10 Shrinkage Estimation
Shrinkage estimation is a highly valuable technique in the context of high-dimensional regression analysis. It allows for the estimation of regression models with more regressors than observations.
10.1 Mean squared error
The key measure of estimation accuracy is the mean squared error (MSE). The MSE of an estimator \widehat \theta for a parameter \theta is MSE(\widehat \theta) = E[(\widehat \theta - \theta)^2]. The MSE can be decomposed into the variance plus squared bias: MSE(\widehat \theta) = \underbrace{E[(\widehat \theta - E[\widehat \theta])^2]}_{= Var[\widehat \theta]} + \underbrace{(E[\widehat \theta] - \theta)^2}_{= Bias(\widehat \theta)^2}
Proof
Proof. Subtracting and adding E[\widehat \theta] gives \begin{align*} &(\widehat \theta - \theta)^2 = (\widehat \theta - E[\widehat \theta] + E[\widehat \theta] - \theta)^2 \\ &= (\widehat \theta - E[\widehat \theta])^2 + 2(\widehat \theta - E[\widehat \theta])(\underbrace{E[\widehat \theta] - \theta}_{Bias(\widehat \theta)}) + \underbrace{(E[\widehat \theta] - \theta)^2}_{=Bias(\widehat \theta)^2}. \end{align*} The middle term is zero after taking the expectation: \begin{align*} E[(\widehat \theta - \theta)^2] = \underbrace{E[(\widehat \theta - E[\widehat \theta])^2]}_{=Var[\widehat \theta]} + 2 \underbrace{E[\widehat \theta - E[\widehat \theta]]}_{=0} Bias(\widehat \theta) + Bias(\widehat \theta)^2. \end{align*} \square
For instance, consider an i.i.d. sample X_1, \ldots, X_n with population mean E[X_i] = \mu and variance Var[X_i] = \sigma^2. Let’s study the sample mean \widehat \mu = \frac{1}{n} \sum_{i=1}^n X_i as an estimator of \mu. You will find that E[\widehat \mu] = \mu, \quad Var[\widehat \mu] = \frac{\sigma^2}{n}.
Proof
Proof. By the linearity of the expectation, we have E[\widehat \mu] = \frac{1}{n}\sum_{i=1}^n \underbrace{E[X_i]}_{\mu} = \mu.

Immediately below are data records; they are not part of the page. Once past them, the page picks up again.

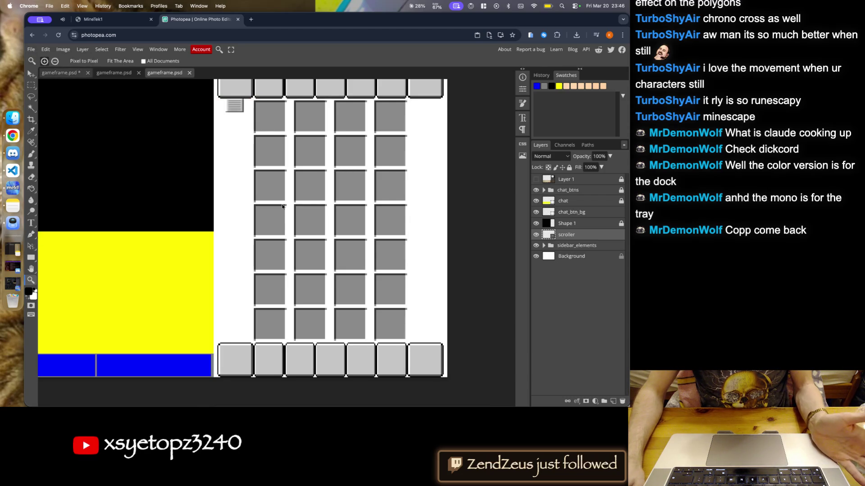
click(258, 183)
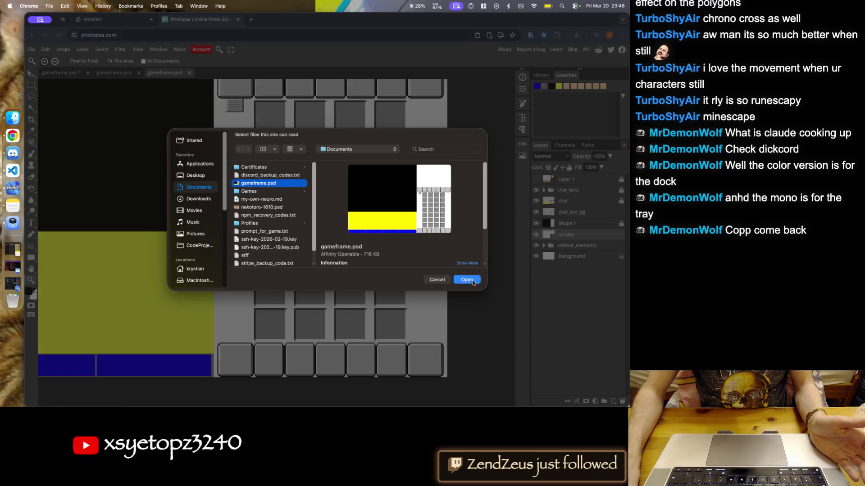
key(Return)
- With the Move tool, try stretching the scroller stem toward the bottom tab row, then cancel and deselect
scroll(315, 252, up, 10)
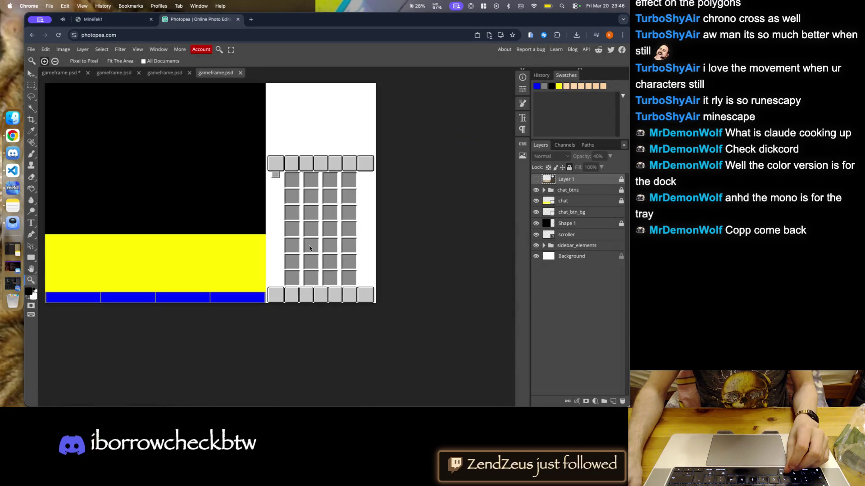
click(30, 74)
scroll(243, 259, up, 2)
click(257, 129)
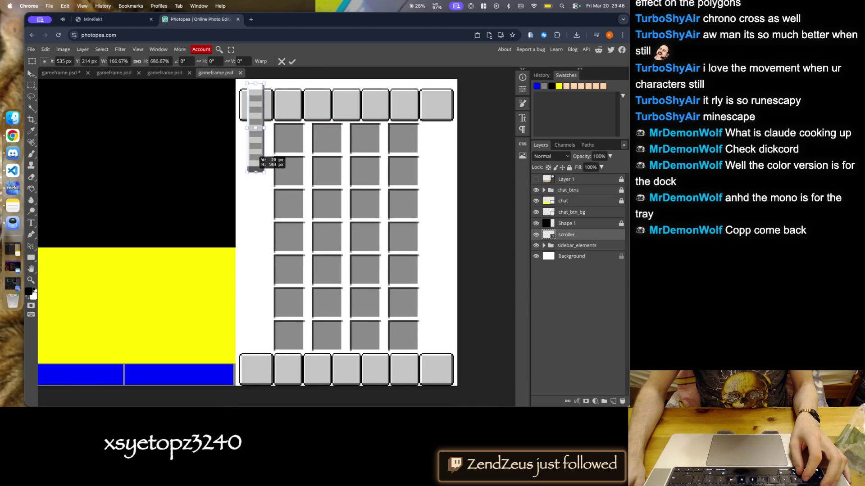
drag(255, 141, 256, 315)
click(280, 62)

The independence of X_1, \ldots, X_n implies Var[\widehat \mu] = \frac{1}{n^2} Var\bigg[\sum_{i=1}^n X_i\bigg] = \frac{1}{n^2} \sum_{i=1}^n Var[X_i] = \frac{\sigma^2}{n} \square
The sample mean is unbiased for \mu, i.e., Bias(\widehat \mu) = E[\widehat \mu] - \mu = 0. The MSE equals its variance: MSE(\widehat \mu) = \frac{\sigma^2}{n}.
The sample mean is the best unbiased estimator for the population mean, but there exists estimators with a lower MSE if we allow for a small bias.
10.2 A simple shrinkage estimator
Let us shrink our sample mean a bit towards 0 and define the alternative estimator \widetilde \mu = (1-w)\widehat \mu, \quad w \in [0,1]. Setting the shrinkage weight to w = 0 gives \widetilde \mu = \widehat \mu (no shrinkage) and w = 1 gives \widetilde \mu = 0 (full shrinkage). Our shrinkage estimator has the bias Bias(\widetilde \mu) = E[(1-w)\widehat \mu] - \mu = (1-w)\underbrace{E[\widehat \mu]}_{= \mu} - \mu = -w\mu. The variance is Var[\widetilde \mu] = Var[(1-w)\widehat \mu] = (1-w)^2Var[\widehat \mu] = (1-w)^2 \frac{\sigma^2}{n}, and the MSE is MSE(\widetilde \mu) = Var[\widetilde \mu] + Bias(\widetilde \mu)^2 = (1-w)^2 \frac{\sigma^2}{n} + w^2 \mu^2.
The optimal weight in terms of the MSE is w^* = \frac{1}{1+n\mu^2/\sigma^2}
Proof
Proof. We take the derivative of mse(\widetilde \mu) across w to obtain the first order condition: -2(1-w)\sigma^2/n + 2w\mu^2 = 0. Solving for w gives w(1+n\mu^2/\sigma^2) = 1. Then, w^* is the global minimum because the second derivative is 2\sigma^2/n+2\mu^2 > 0. \square
For instance, if \mu = 1, \sigma^2 = 1, and n=99, we have w^* = 0.01.
The shrunk sample mean \widetilde \mu^* = (1-w^*) \widehat \mu = \frac{n \mu^2/\sigma^2}{1 + n \mu^2/\sigma^2} \frac{1}{n} \sum_{i=1}^n X_i has a lower MSE than the usual sample mean: MSE(\widetilde \mu^*) = (1-w^*)^2\frac{\sigma^2}{n} + (w^*)^2 \mu^2 < \frac{\sigma^2}{n} = mse(\widehat \mu) This is a remarkable result because it tells us that the sample mean is not the best we can do in the MSE sense to estimate a population mean. The shrinked estimator is more efficient. It is biased, but the bias vanishes asymptotically since \lim_{n\to \infty} w^* = 0.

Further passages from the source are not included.